A stone is thrown vertically upwards with a velocity 40 m/s and is caught back. Taking
g =10 m/s2, calculate the maximum height reached by the stone. What is the net displacement and the total distance covered by the stone?
Answers
Given :
- Initial velocity = 40 m/s
- Acceleration due to gravity = 10 m/s²
- Final velocity = 0 m/s
To find :
- Maximum height reached by the stone
- Net displacement of the stone and the total distance covered when it falls back to the ground
Solution :
To calculate the maximum height reached by the stone, use the first equation of motion.
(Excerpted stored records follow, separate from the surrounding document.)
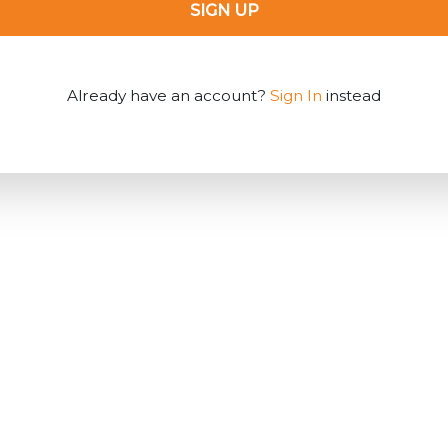
SIGN UP
Already have an account?
Sign In
instead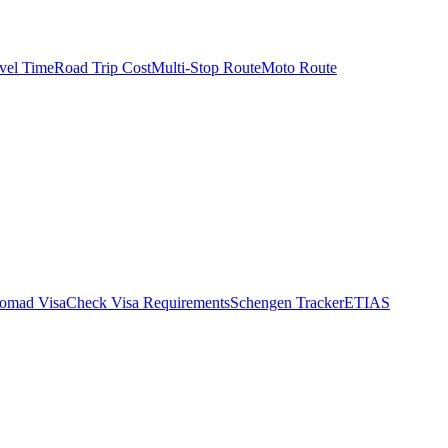
vel Time
Road Trip Cost
Multi-Stop Route
Moto Route
Nomad Visa
Check Visa Requirements
Schengen Tracker
ETIAS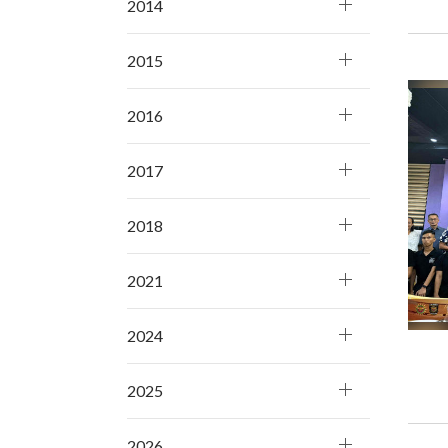
2014
2015
2016
2017
2018
2021
2024
2025
2026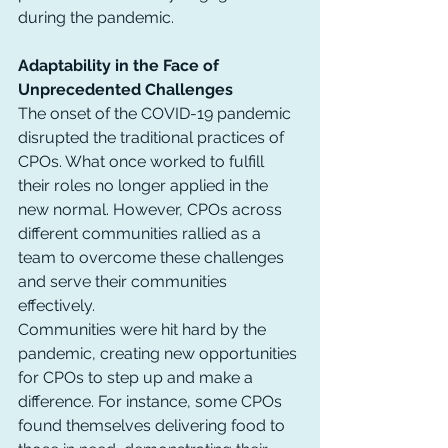
during the pandemic.
Adaptability in the Face of 
Unprecedented Challenges
The onset of the COVID-19 pandemic 
disrupted the traditional practices of 
CPOs. What once worked to fulfill 
their roles no longer applied in the 
new normal. However, CPOs across 
different communities rallied as a 
team to overcome these challenges 
and serve their communities 
effectively.
Communities were hit hard by the 
pandemic, creating new opportunities 
for CPOs to step up and make a 
difference. For instance, some CPOs 
found themselves delivering food to 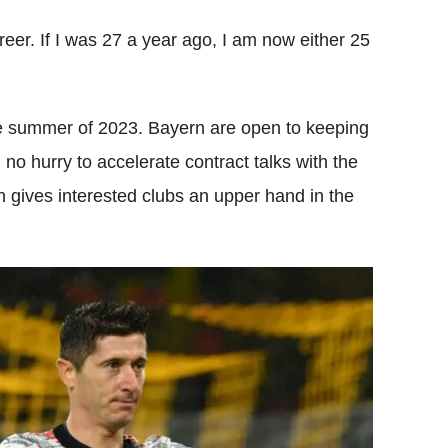
eer. If I was 27 a year ago, I am now either 25
he summer of 2023. Bayern are open to keeping
 no hurry to accelerate contract talks with the
h gives interested clubs an upper hand in the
First equation of motion →
- v² - u² = 2as
where,
v = Final velocity
u = Initial velocity
a = Acceleration due to gravity
s = distance/displacement
we have,
v = 0 m/s
u = 40 m/s
a = - 10 m/s² (Because when the body travels upward the value becomes negative.)
Let us assume the maximum height reached by the stone as s. Substituting the given values :-
→ (0)² - (40)² = 2 × (- 10) × s
→ 0 - 1600 = - 20 × s
→ - 1600 = - 20 × s
→ - 1600/- 20 = s
→ 80 = s
Therefore,
- The maximum height reached by the stone = 80 m
The body travels 80 m upward and then falls down and covers 80 m again. So, the net displacement of the body is zero. As displacement is the distance from the initial position to the final position. And if the body travels a particular distance and come backs at the same point then the displacement becomes zero but the body has travelled some distance.
Distance covered by the body :-
→ 80 + 80
→ 160
Distance covered by the body = 160 m
Therefore,
- Net displacement of the stone is zero
- Distance covered by the stone = 160 m